Other technological advances have also made major impacts on the structural biology field. For example, live-cell optical imaging, such as lattice light-sheet microscopy combined with deep-learning-based data analyses, has already achieved unprecedented spatial and temporal resolutions at the single-molecule level in the context of living cells51. Protein structures predicted by the deep-learning-based programs AlphaFold and RoseTTAFold have now become remarkably accurate52,53, representing a further important advance in structural biology as they can rapidly generate atomic models (including some SARS-CoV-2 proteins54,55) on the proteomic scale that not only can guide functional studies, but can also serve as initial models for structure determination by experimental methods. These developments are revolutionizing the way in which we study molecular events of biological processes such as viral infection, marking a new era of structural biology that directly connects static atomic models with dynamic events in a crowded cellular environment.

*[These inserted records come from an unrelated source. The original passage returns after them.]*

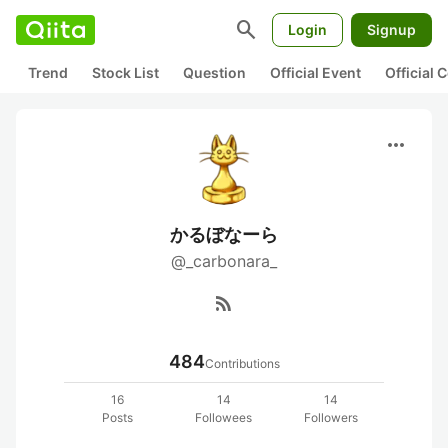
search
Login
Signup
Trend
Stock List
Question
Official Event
Official
more_horiz
かるぼなーら
@_carbonara_
rss_feed
484
Contributions
16
14
14
Posts
Followees
Followers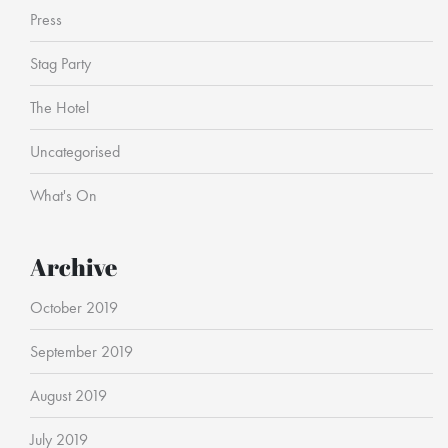
Press
Stag Party
The Hotel
Uncategorised
What's On
Archive
October 2019
September 2019
August 2019
July 2019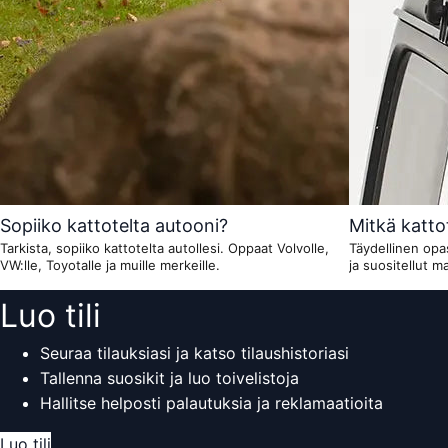
Sopiiko kattotelta autooni?
Mitkä kattot
Tarkista, sopiiko kattotelta autollesi. Oppaat Volvolle,
Täydellinen opas
VW:lle, Toyotalle ja muille merkeille.
ja suositellut mal
Luo tili
Seuraa tilauksiasi ja katso tilaushistoriasi
Tallenna suosikit ja luo toivelistoja
Hallitse helposti palautuksia ja reklamaatioita
Luo tili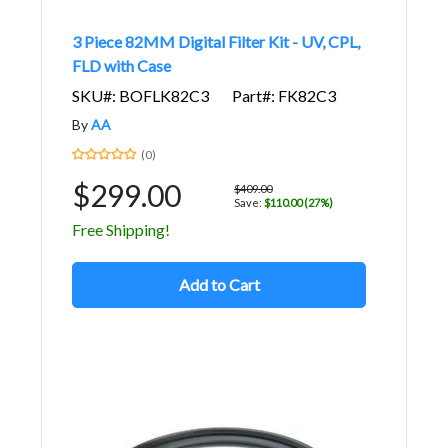
3 Piece 82MM Digital Filter Kit - UV, CPL,
FLD with Case
SKU#: BOFLK82C3
Part#: FK82C3
By
AA
(0)
$299.00
$409.00
Save:
$110.00 (27%)
Free Shipping!
Add to Cart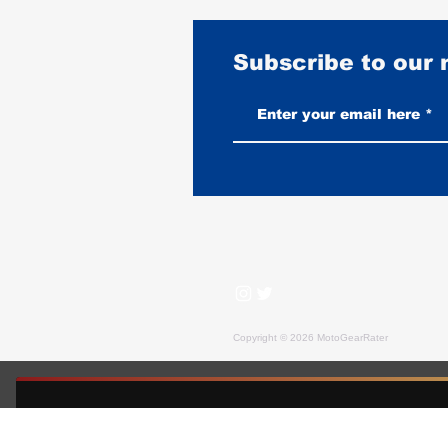
Subscribe to our
How Long Does a Horsehide
Motorcycle Jacket Last?
Copyright © 2026 MotoGearRater
MotoGearRater is reader-supported. We may earn affil
FREE GUIDE — MOTOGEARRATER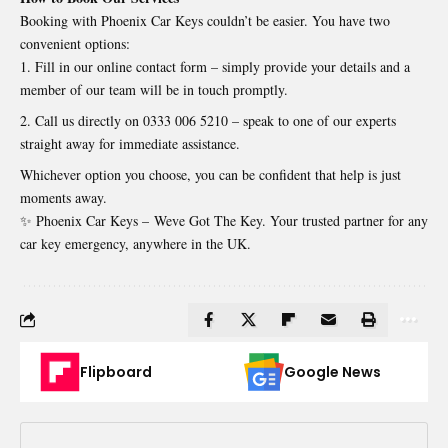
Booking with Phoenix Car Keys couldn’t be easier. You have two
convenient options:
Fill in our online contact form – simply provide your details and a
member of our team will be in touch promptly.
Call us directly on 0333 006 5210 – speak to one of our experts
straight away for immediate assistance.
Whichever option you choose, you can be confident that help is just
moments away.
✨ Phoenix Car Keys –
Weve Got The Key
. Your trusted partner for any
car key emergency, anywhere in the UK.
Flipboard
Google News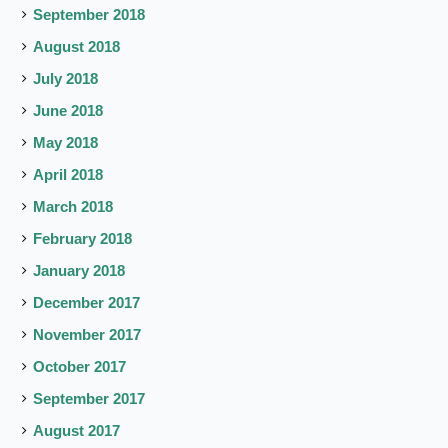
September 2018
August 2018
July 2018
June 2018
May 2018
April 2018
March 2018
February 2018
January 2018
December 2017
November 2017
October 2017
September 2017
August 2017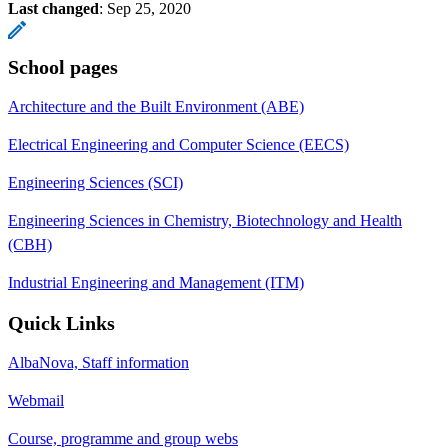
Last changed
:
Sep 25, 2020
School pages
Architecture and the Built Environment (ABE)
Electrical Engineering and Computer Science (EECS)
Engineering Sciences (SCI)
Engineering Sciences in Chemistry, Biotechnology and Health
(CBH)
Industrial Engineering and Management (ITM)
Quick Links
AlbaNova, Staff information
Webmail
Course, programme and group webs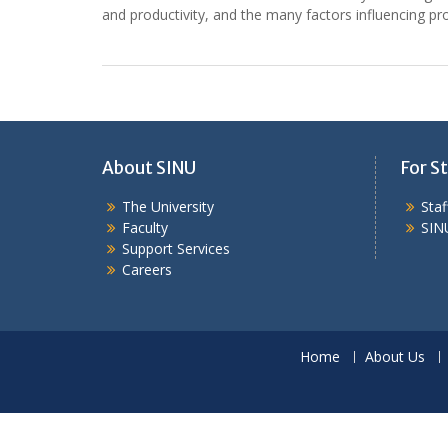
and productivity, and the many factors influencing prod
About SINU
For St
The University
Sta
Faculty
SIN
Support Services
Careers
Home
About Us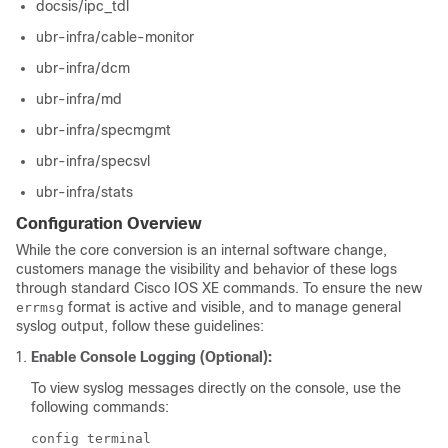
docsis/ipc_tdl
ubr-infra/cable-monitor
ubr-infra/dcm
ubr-infra/md
ubr-infra/specmgmt
ubr-infra/specsvl
ubr-infra/stats
Configuration Overview
While the core conversion is an internal software change,
customers manage the visibility and behavior of these logs
through standard Cisco IOS XE commands. To ensure the new
format is active and visible, and to manage general
errmsg
syslog output, follow these guidelines:
Enable Console Logging (Optional):
To view syslog messages directly on the console, use the
following commands:
config terminal
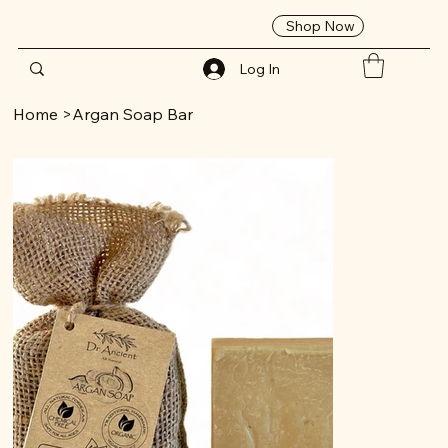
Shop Now
Log In
Home
>
Argan Soap Bar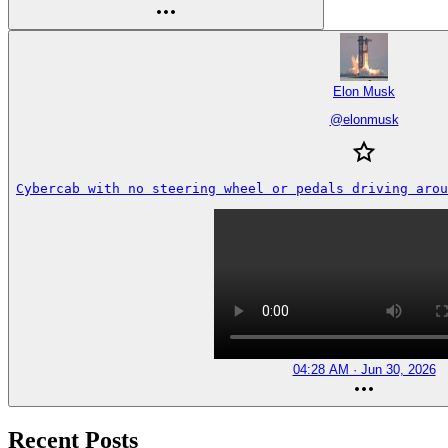
Elon Musk
@
elonmusk
Cybercab with no steering wheel or pedals driving arou
04:28 AM · Jun 30, 2026
Recent Posts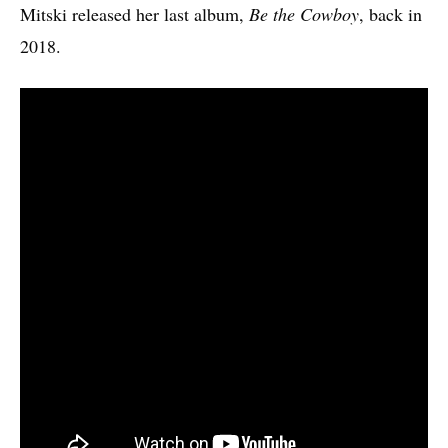
Mitski released her last album,
Be the Cowboy
, back in
2018.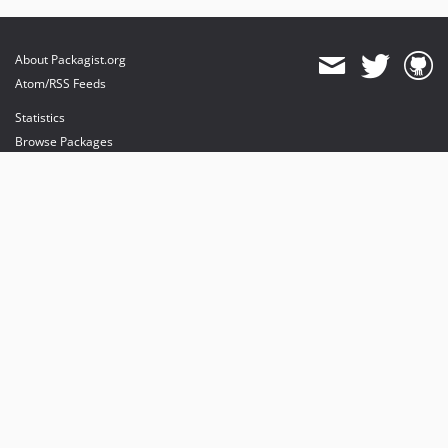
About Packagist.org
Atom/RSS Feeds
Statistics
Browse Packages
API
Mirrors
Status
Dashboard
provides maintenance and hosting
provides bandwidth and CDN
provides malware detection
Sponsor Packagist & Composer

What are the next methodological challenges in structural biology? In cryo-EM, most of the initially selected particles from a cryo grid are rejected as ‘junk’, even from a biochemically ‘clean’ preparation, and are thus removed from subsequent data processing to filter for a few ‘good’ classes that are homogenous enough for sufficient alignment to reach high resolutions. It is unclear whether those ‘bad’ particles are indeed misfolded or damaged molecules (for example, due to well-documented denaturation at the air–water interface56), or simply physiologically meaningful species in low abundance or with intrinsic conformational dynamics that are difficult to align. It is possible that certain important structural information is discarded along with the genuinely damaged particles. In cryo-ET, which represents a fast-evolving frontier in electron microscopy, there is still much to be desired for the resolution that can be achieved. Moreover, small regions embedded in membranes are invisible from many cryo-ET reconstructions even though there should be enough contrast to reveal them if enough tomograms are collected, at least in theory. Finally, as powerful as artificial-intelligence-based programs, such as AlphaFold, have already been for structure prediction, high levels of accuracy are still heavily biased to those that have set a homology model determined by experimental methods during training57. Predicting the structure of a large and complex protein with ligands or posttranslational modifications continues to be a formidable challenge.

Structural biology has become an indispensable tool for understanding biology and medicine, and continues to evolve rapidly. We should not be surprised if an atomic image of a complete virus particle is one of the first results released at the onset of any future pandemic comparable to the one caused by SARS-CoV-2.